Diagnosis tuberkulosis tidak dapat dipastikan hanya dengan pemeriksaan CT. Diagnosis tuberkulosis umumnya meliputi riwayat epidemiologi, manifestasi klinis, tes pencitraan dan tes laboratorium. 1. Riwayat epidemiologi: memastikan apakah pasien memiliki riwayat paparan tuberkulosis. 2. Manifestasi klinis: termasuk gejala paru dan gejala sistemik, gejala paru terutama meliputi batuk, dahak dan hemoptisis, dll., dan gejala sistemik terutama meliputi demam ringan pada sore hari, keringat malam (berkeringat secara tidak normal setelah tidur, tetapi keringat berhenti setelah bangun tidur), dan rasa tidak enak badan. 3. Pemeriksaan pencitraan: termasuk pemeriksaan CT dada dan radiografi dada, yang terutama digunakan untuk memperjelas adanya lesi khas seperti tuberkulosis di paru-paru. Pemeriksaan ini juga dapat menunjukkan gambar pneumonia kaseosa, rongga paru, dan lesi eksudatif. 4. Tes laboratorium: Tes ini meliputi tes Mycobacterium tuberculosis dan kultur dahak.

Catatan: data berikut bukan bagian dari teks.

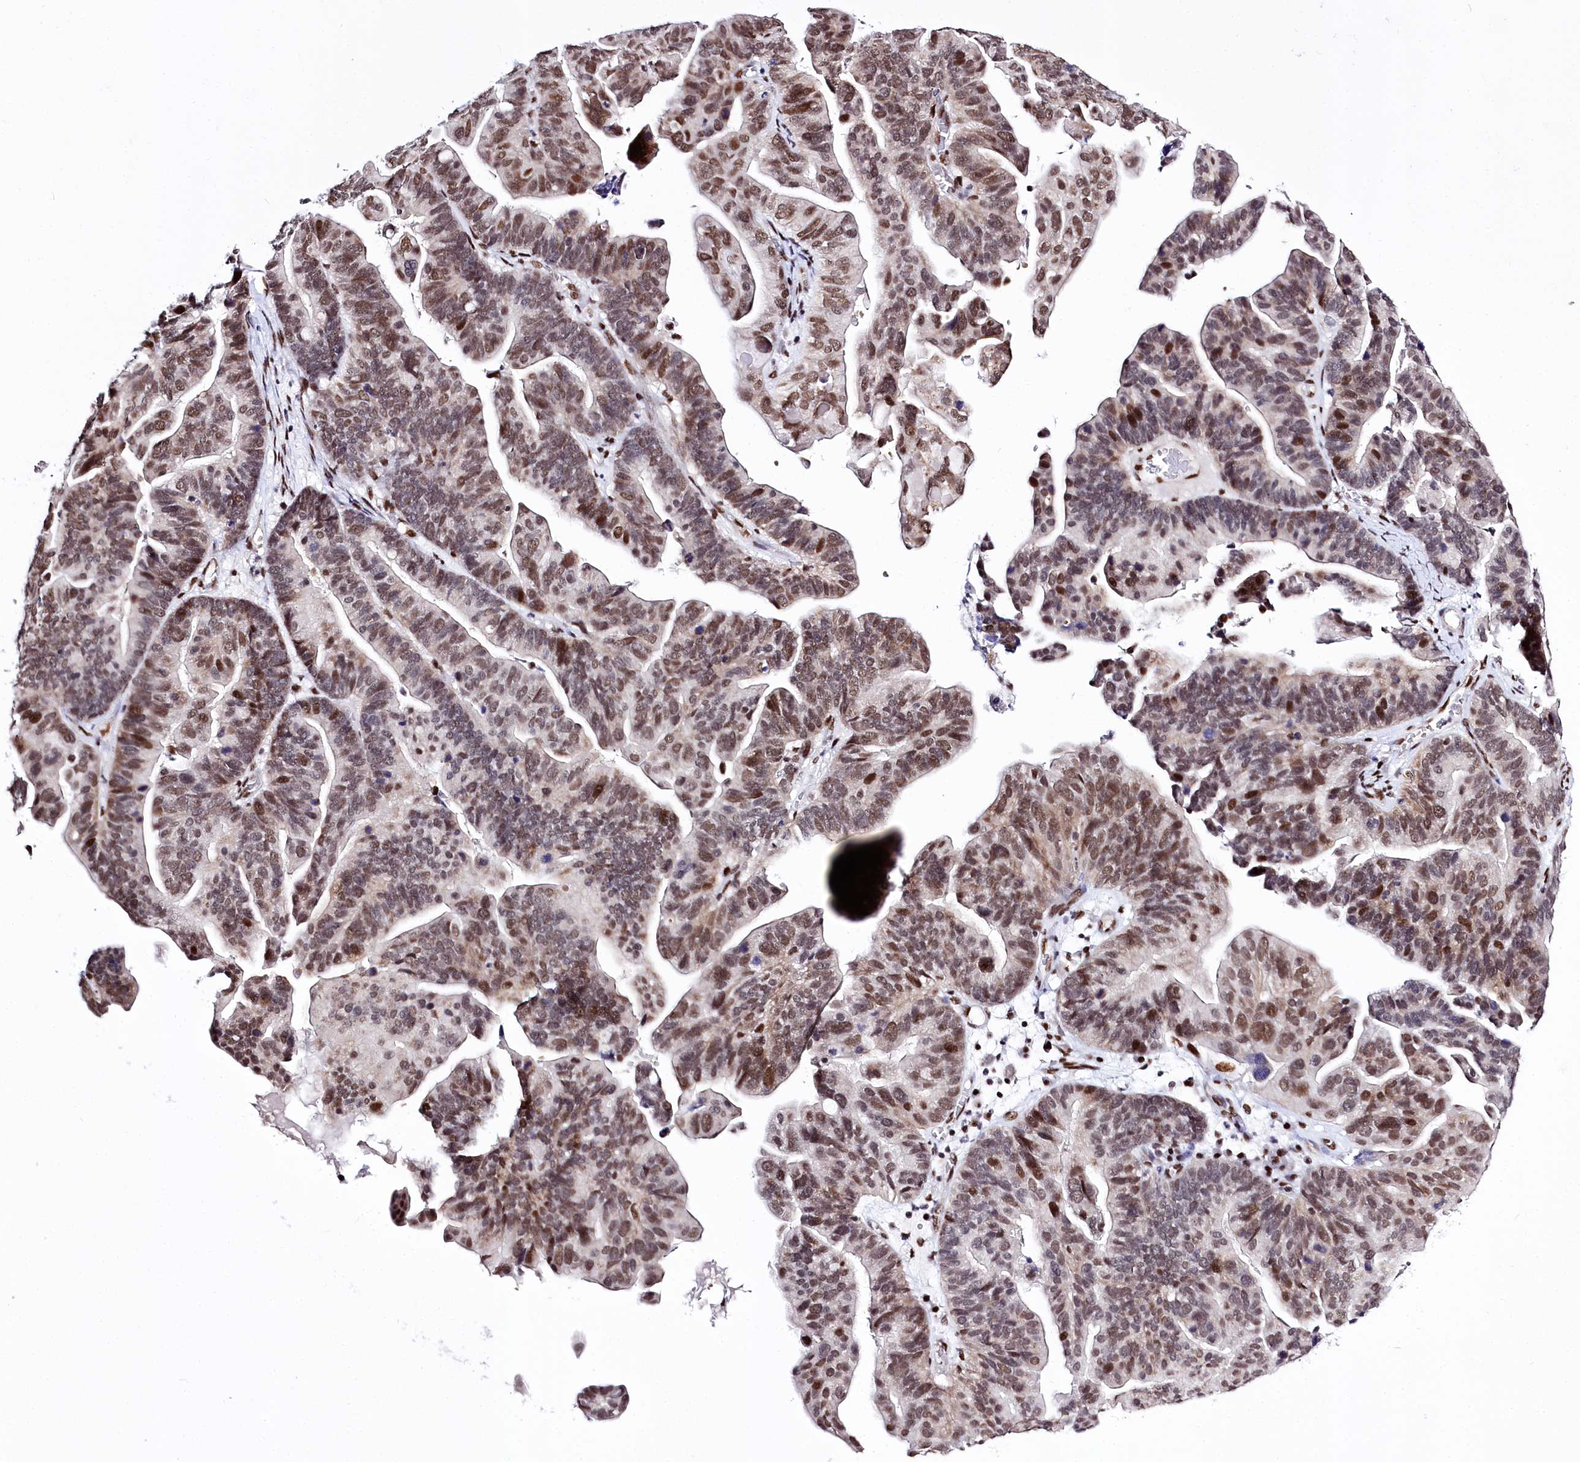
{"staining": {"intensity": "moderate", "quantity": ">75%", "location": "nuclear"}, "tissue": "ovarian cancer", "cell_type": "Tumor cells", "image_type": "cancer", "snomed": [{"axis": "morphology", "description": "Cystadenocarcinoma, serous, NOS"}, {"axis": "topography", "description": "Ovary"}], "caption": "IHC photomicrograph of ovarian cancer stained for a protein (brown), which reveals medium levels of moderate nuclear expression in approximately >75% of tumor cells.", "gene": "POU4F3", "patient": {"sex": "female", "age": 56}}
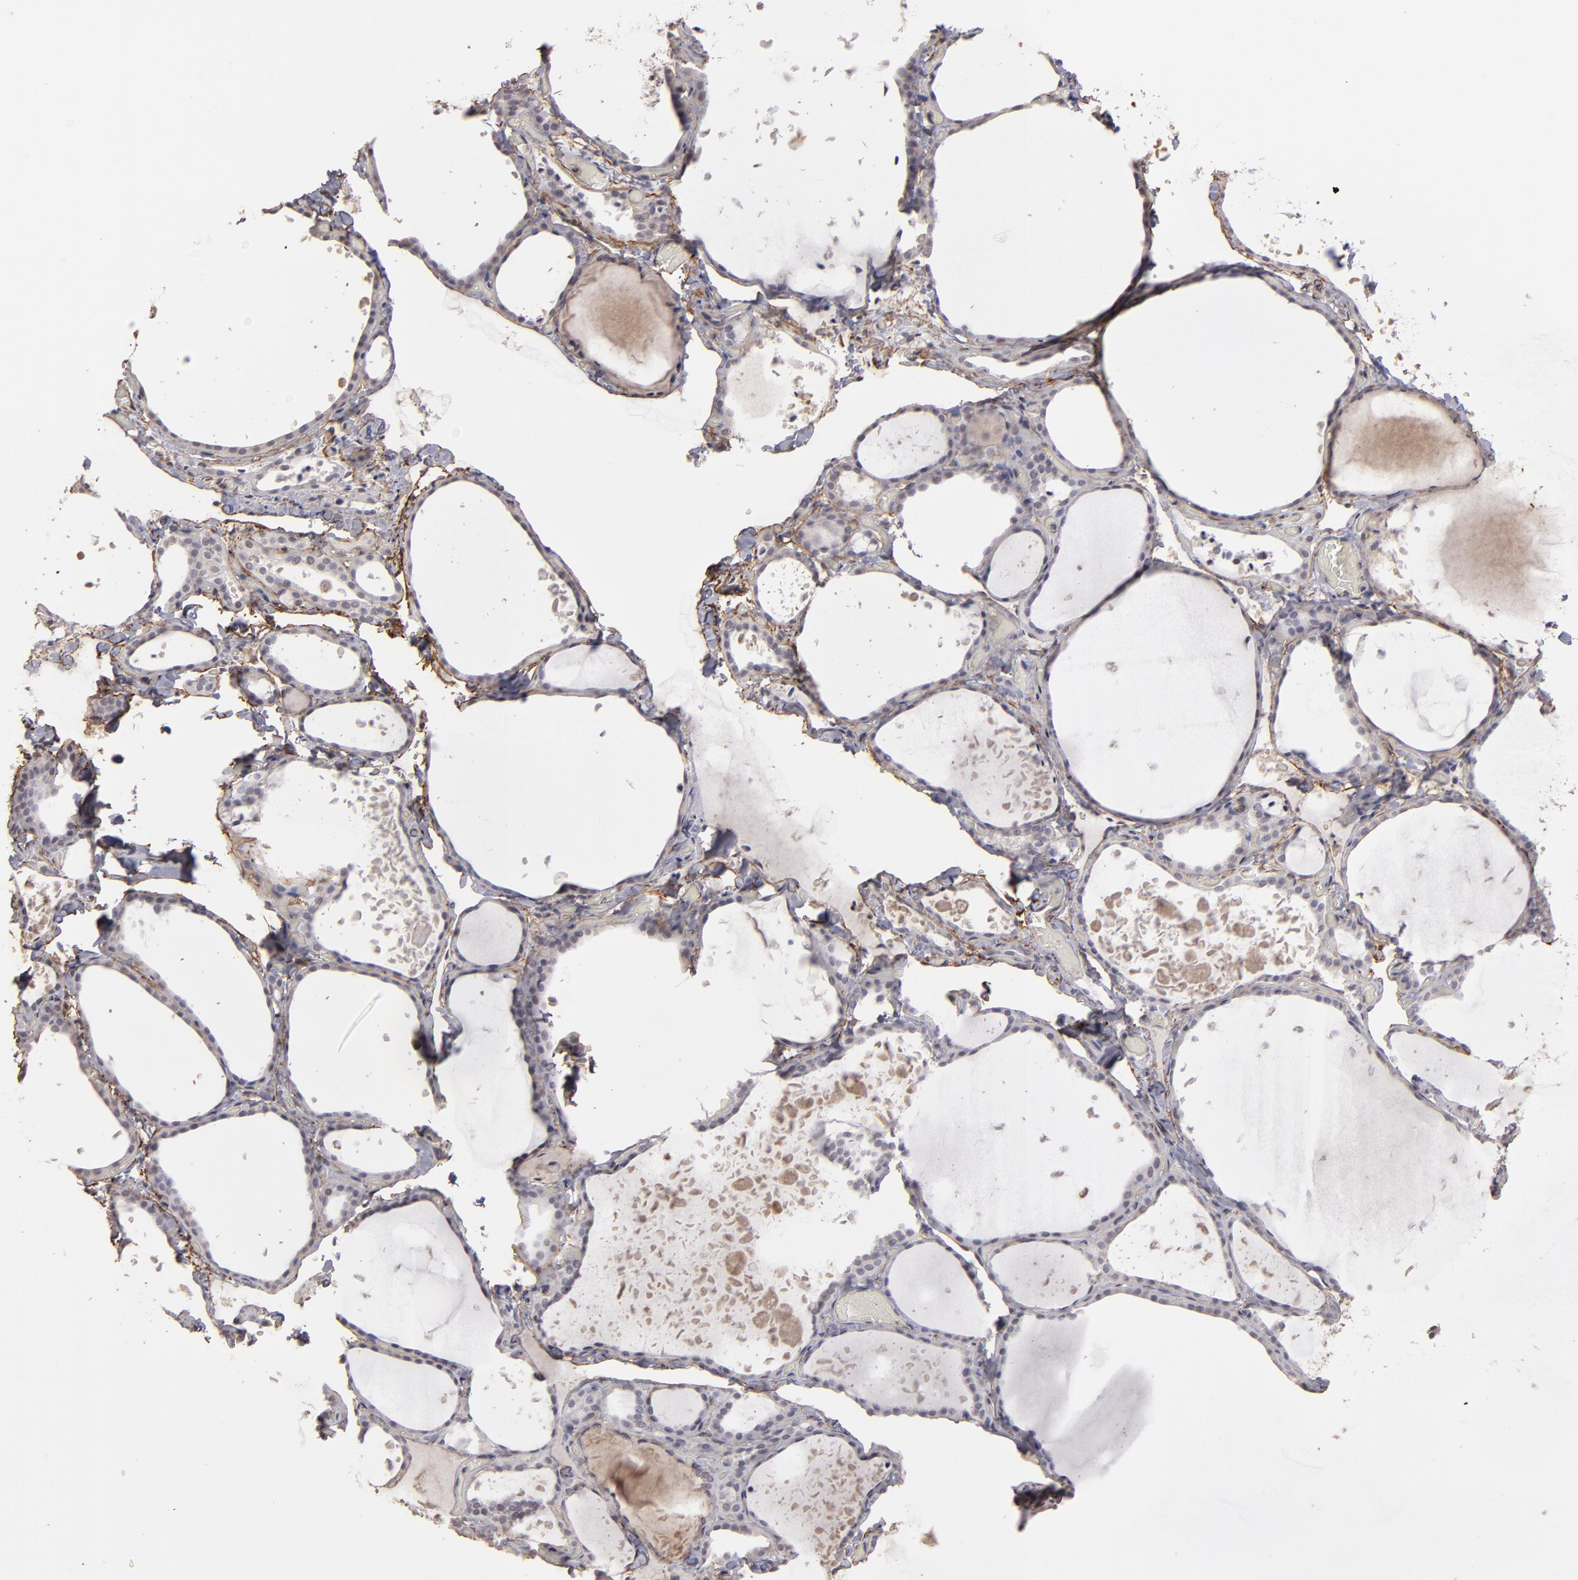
{"staining": {"intensity": "weak", "quantity": ">75%", "location": "cytoplasmic/membranous"}, "tissue": "thyroid gland", "cell_type": "Glandular cells", "image_type": "normal", "snomed": [{"axis": "morphology", "description": "Normal tissue, NOS"}, {"axis": "topography", "description": "Thyroid gland"}], "caption": "Immunohistochemical staining of normal thyroid gland reveals >75% levels of weak cytoplasmic/membranous protein staining in approximately >75% of glandular cells.", "gene": "CD55", "patient": {"sex": "female", "age": 22}}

Jika hasil tes positif, diagnosis tuberkulosis dapat dikonfirmasi. Jika hasil tes negatif atau terdapat fokus yang solid, maka perlu dilakukan pengambilan spesimen melalui trakeoskopi untuk pengujian patologis, dan hasilnya menunjukkan bahwa tuberkulosis dapat didiagnosis secara pasti. Pasien TB harus diisolasi untuk menghindari penyebaran penyakit ke orang lain.